LONDON, Oct 10- Polish miner KGHM, one of the world’s leading copper producers, is focusing on shoring up its balance sheet rather than any early return to dividends, its new CEO said.
Marcin Chludzinski, who was named chief executive in June, said he will deliver an updated strategy for the company by the end of the year.
But after shareholders in July approved the company’s decision not to pay any dividend, in an interview on the sidelines of LME Week, an industry event in London, he gave no promises of paying out to shareholders soon.
“As a company we have to be very careful with regard to our balance sheet,” he said, adding the net debt to EBITDA (earnings before interest, tax, depreciation and amortisation) ratio was 1.7, only just below the level of 2, which the company has set as a maximum.
KGHM earnings have been hit by maintenance at operations in Poland as well as reduced output at its Sierra Gorda mine in Chile, in which it has a 55 percent share. The rest is held by Sumitomo Metal Mining (31.5 percent) and Sumitomo Corp (13.5 percent).
The mine produces around 110,000 tonnes of copper ore a day.
Chludzinski said KGHM was working on “de-bottlenecking” or improving efficiency at the mine, and the goal was to increase output to 130,000-140,000 tonnes by 2020-21.
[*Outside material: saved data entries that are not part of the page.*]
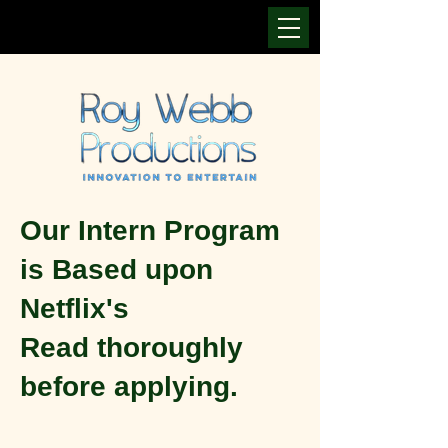
Our Intern Program
is Based upon
Netflix's
Read thoroughly
before applying.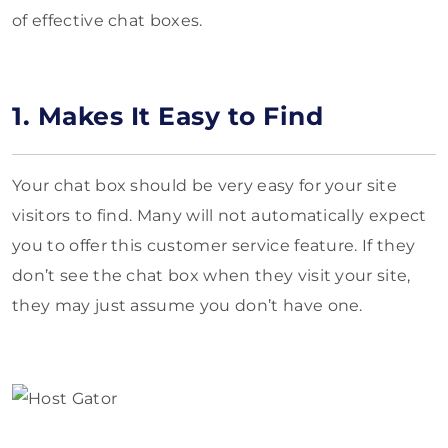
of effective chat boxes.
1. Makes It Easy to Find
Your chat box should be very easy for your site
visitors to find. Many will not automatically expect
you to offer this customer service feature. If they
don’t see the chat box when they visit your site,
they may just assume you don’t have one.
The Chilean authorities have given environmental approval for a $2 billion expansion and upgrade that could increase output to 220,000-230,000 tonnes daily, but Chludzinski said his focus was on the first phase.
KGHM’s purchase of foreign assets in 2011 for around $2 billion was the largest foreign acquisition by a Polish company.
Chludzinski said he did not envisage selling the foreign assets, although Poland, which accounts for around 80 percent of the company, was the priority.
There the intention is to exploit other minerals in KGHM’s reserves – including rare earths and lithium – as well as the copper and silver that are the basis of KGHM.